Texto citado:
####################

O Brasil saiu em passeata por R$ 0,20 em 2013, não consegue mais sair da passeata e isso já custou uma fortuna. Não vejo melhor exemplo do barato que sai caro. Tanta manifestação já nos deu inúmeras novas lideranças e uma multiplicidade de novas forças políticas. Mudanças estruturais, no entanto, não vieram das ruas. Ainda não descobrimos como fazer valer esta força.
Quem me trouxe esta reflexão foi a professora de Políticas Públicas e Relações Internacionais do IBMEC, Daniela Alves. Nem a Primavera Árabe conseguiu mudanças estruturais. Conseguimos mudar quem está no poder, o grupo que domina, mas não a estrutura que atende a população e encastela a alta cúpula dos protegidos.
Já assumimos que passeatas não vão nos levar a lugar nenhum e só servem para manipulação do poder, mesmo que inconscientemente. Isso fica evidente diante da discussão acalorada sobre se pode ou não ir à passeata do MBL, se alguém deve ou não ter relacionamento com quem vai à passeata do Bolsonaro. Nas redes sociais não se fala de outra coisa e isso é a assimilação da antipolítica.
Vi muita gente lembrando que Churchill aliou-se a Stálin para derrotar Hitler, o que era ideologicamente oneroso tanto para um quanto para outro. Unir forças temporariamente, sem aceitar o imposto pelo outro, parecia ser a única forma de sair de um caminho cada vez mais violento. Ocorre que a geração floco-de-neve não é capaz de unir-se a nada que seja diferente de si.
Política é a convivência com os diferente e a arte do possível. Inclui saber a diferença entre aliados reais e aliados de ocasião. Ocorre que vivemos o universo da intolerância, onde tudo ofende e onde quem realmente vive de difamar quer ser inimputável. A salada retórica é muito mais fortemente trabalhada do que a ação. As palavras de ordem nos dão a impressão de estar “fazendo algo”.
Para evoluir a sociedade precisamos compreender a natureza humana, entender os sofrimentos e sonhos das pessoas. Infelizmente optamos por dar visibilidade política a quem é incapaz de conviver com diferenças ou críticas mas que cresce precisamente por causa disso. Não podemos estar ao lado desse ou daquele simplesmente porque não sabemos nos impor nem impor limites.
Não criar encrenca é um patrimônio nacional, visto como um traço conciliador, uma boa coisa na personalidade. Ocorre que silenciar conflitos sem resolver piora os conflitos. Conciliador é o que pacifica, não o Pôncio Pilatos que planta uma bomba-relógio para a posteridade porque não quer criar encrenca. Vemos com muita clareza os problemas dos nossos adversários mas não cuidamos dos nossos próprios grupos.
Melhorar o grupo em que vivemos depende de encarar os problemas e superar com soluções, não só assumir erros mas rever comportamentos. Fazemos isso o tempo todo no ambiente profissional e familiar, o que nos impede de ter maturidade na política? Temos tratado a política como se estivéssemos num jogo de futebol em que tudo é culpa da torcida adversária.

####################

Registros:
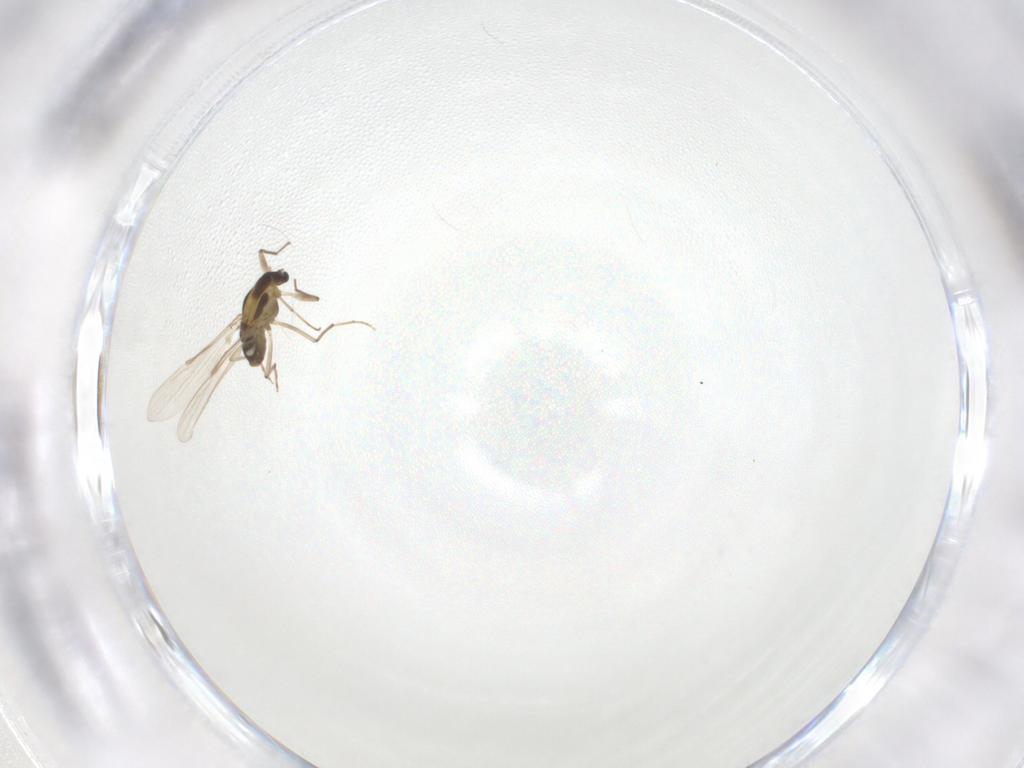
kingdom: Animalia
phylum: Arthropoda
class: Insecta
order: Diptera
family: Chironomidae
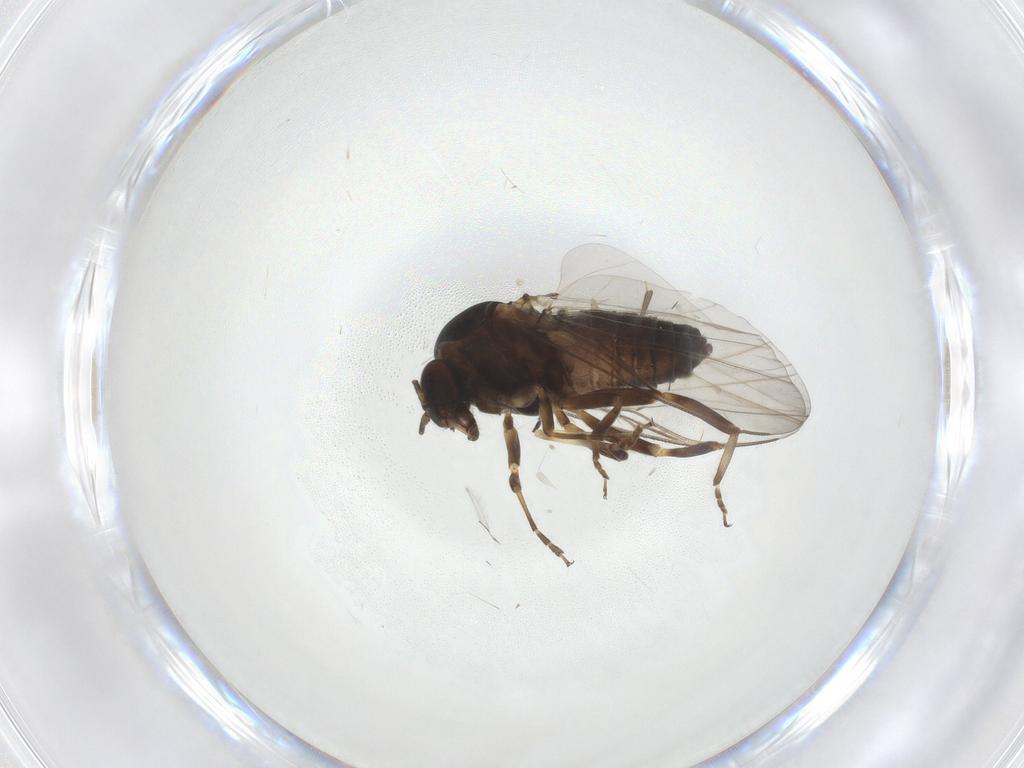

####################

Ações necessárias:
1) Traduza para o inglês esta frase do artigo sobre passeatas: "Mudanças estruturais, no entanto, não vieram das ruas."
2) Imprima o trecho do artigo sobre passeatas que vai de "Já assumimos que" a "diferente de si.".
3) Segundo o artigo sobre passeatas, que cargo ocupa Daniela Alves?
Os registros são dispensáveis para o que se pede.

Respostas em ordem:
1) Structural changes, however, did not come from the streets.

2)
Já assumimos que passeatas não vão nos levar a lugar nenhum e só servem para manipulação do poder, mesmo que inconscientemente. Isso fica evidente diante da discussão acalorada sobre se pode ou não ir à passeata do MBL, se alguém deve ou não ter relacionamento com quem vai à passeata do Bolsonaro. Nas redes sociais não se fala de outra coisa e isso é a assimilação da antipolítica.
Vi muita gente lembrando que Churchill aliou-se a Stálin para derrotar Hitler, o que era ideologicamente oneroso tanto para um quanto para outro. Unir forças temporariamente, sem aceitar o imposto pelo outro, parecia ser a única forma de sair de um caminho cada vez mais violento. Ocorre que a geração floco-de-neve não é capaz de unir-se a nada que seja diferente de si.

3) Ela é professora de Políticas Públicas e Relações Internacionais do IBMEC.